Instructions for the task: In the entries that follow, the lines from the one with "Why can’t I access a forum?" through the one with "user basis. The board administr" are the ones to write out, exactly and with both ends included. Nothing else should appear.

Dataset records:
[Start of section]

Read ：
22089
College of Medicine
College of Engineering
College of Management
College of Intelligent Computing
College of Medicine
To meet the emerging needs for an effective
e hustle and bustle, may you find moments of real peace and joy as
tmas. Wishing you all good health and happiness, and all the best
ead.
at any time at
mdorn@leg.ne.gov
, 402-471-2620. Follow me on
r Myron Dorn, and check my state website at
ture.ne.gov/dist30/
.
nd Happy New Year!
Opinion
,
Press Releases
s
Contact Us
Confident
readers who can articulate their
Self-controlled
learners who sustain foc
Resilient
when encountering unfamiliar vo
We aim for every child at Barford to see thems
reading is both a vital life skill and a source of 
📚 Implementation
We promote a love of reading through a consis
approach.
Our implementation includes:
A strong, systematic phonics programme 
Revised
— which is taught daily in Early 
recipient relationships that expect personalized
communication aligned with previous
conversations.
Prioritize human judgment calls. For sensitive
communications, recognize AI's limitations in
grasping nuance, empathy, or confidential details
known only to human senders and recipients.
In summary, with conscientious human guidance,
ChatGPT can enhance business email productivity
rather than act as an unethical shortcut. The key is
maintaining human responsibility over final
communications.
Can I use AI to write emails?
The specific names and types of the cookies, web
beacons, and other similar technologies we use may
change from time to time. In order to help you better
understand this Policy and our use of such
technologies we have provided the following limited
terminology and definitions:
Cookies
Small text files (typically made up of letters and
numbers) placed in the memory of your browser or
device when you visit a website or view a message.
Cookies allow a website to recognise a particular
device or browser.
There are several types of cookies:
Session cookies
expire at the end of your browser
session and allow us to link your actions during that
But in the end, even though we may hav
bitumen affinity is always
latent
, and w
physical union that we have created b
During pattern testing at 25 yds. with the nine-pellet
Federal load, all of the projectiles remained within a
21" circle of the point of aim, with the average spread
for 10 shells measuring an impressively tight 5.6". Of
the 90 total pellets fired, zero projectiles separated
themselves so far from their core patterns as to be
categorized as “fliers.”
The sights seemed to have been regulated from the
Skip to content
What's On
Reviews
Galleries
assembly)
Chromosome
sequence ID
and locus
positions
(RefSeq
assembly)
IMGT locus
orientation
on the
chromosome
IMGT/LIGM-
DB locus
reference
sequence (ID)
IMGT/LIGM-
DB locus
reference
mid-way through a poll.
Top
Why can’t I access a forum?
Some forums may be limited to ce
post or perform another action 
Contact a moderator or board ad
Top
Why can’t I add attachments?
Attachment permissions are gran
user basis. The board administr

[End of section]
[Start of section]

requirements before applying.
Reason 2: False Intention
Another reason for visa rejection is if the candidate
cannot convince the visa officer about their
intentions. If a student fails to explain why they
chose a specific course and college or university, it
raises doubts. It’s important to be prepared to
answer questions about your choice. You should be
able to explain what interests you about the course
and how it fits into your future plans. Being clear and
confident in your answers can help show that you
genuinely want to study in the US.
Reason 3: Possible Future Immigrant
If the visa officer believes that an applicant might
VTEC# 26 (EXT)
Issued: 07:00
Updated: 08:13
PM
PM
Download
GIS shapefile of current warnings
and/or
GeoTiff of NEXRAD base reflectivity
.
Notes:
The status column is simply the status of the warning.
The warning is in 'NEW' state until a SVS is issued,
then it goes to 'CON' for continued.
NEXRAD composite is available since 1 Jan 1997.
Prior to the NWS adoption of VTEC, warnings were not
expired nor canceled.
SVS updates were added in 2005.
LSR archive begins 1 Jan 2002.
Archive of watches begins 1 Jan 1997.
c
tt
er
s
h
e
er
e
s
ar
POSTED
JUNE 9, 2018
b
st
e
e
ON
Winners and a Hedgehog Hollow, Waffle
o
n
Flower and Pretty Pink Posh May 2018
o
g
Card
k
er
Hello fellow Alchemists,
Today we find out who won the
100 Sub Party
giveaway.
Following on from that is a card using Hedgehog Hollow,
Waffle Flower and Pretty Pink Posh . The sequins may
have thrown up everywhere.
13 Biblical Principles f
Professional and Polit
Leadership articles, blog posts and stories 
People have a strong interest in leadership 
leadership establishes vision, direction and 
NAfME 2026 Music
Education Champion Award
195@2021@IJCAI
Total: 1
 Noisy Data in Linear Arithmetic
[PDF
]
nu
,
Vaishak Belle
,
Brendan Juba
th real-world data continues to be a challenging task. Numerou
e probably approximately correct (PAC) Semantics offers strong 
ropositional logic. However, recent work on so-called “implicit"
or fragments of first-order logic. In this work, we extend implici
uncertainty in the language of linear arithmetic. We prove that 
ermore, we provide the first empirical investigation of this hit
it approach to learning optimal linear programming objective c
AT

[End of section]

Answer to the exercise:
Why can’t I access a forum?
Some forums may be limited to ce
post or perform another action 
Contact a moderator or board ad
Top
Why can’t I add attachments?
Attachment permissions are gran
user basis. The board administr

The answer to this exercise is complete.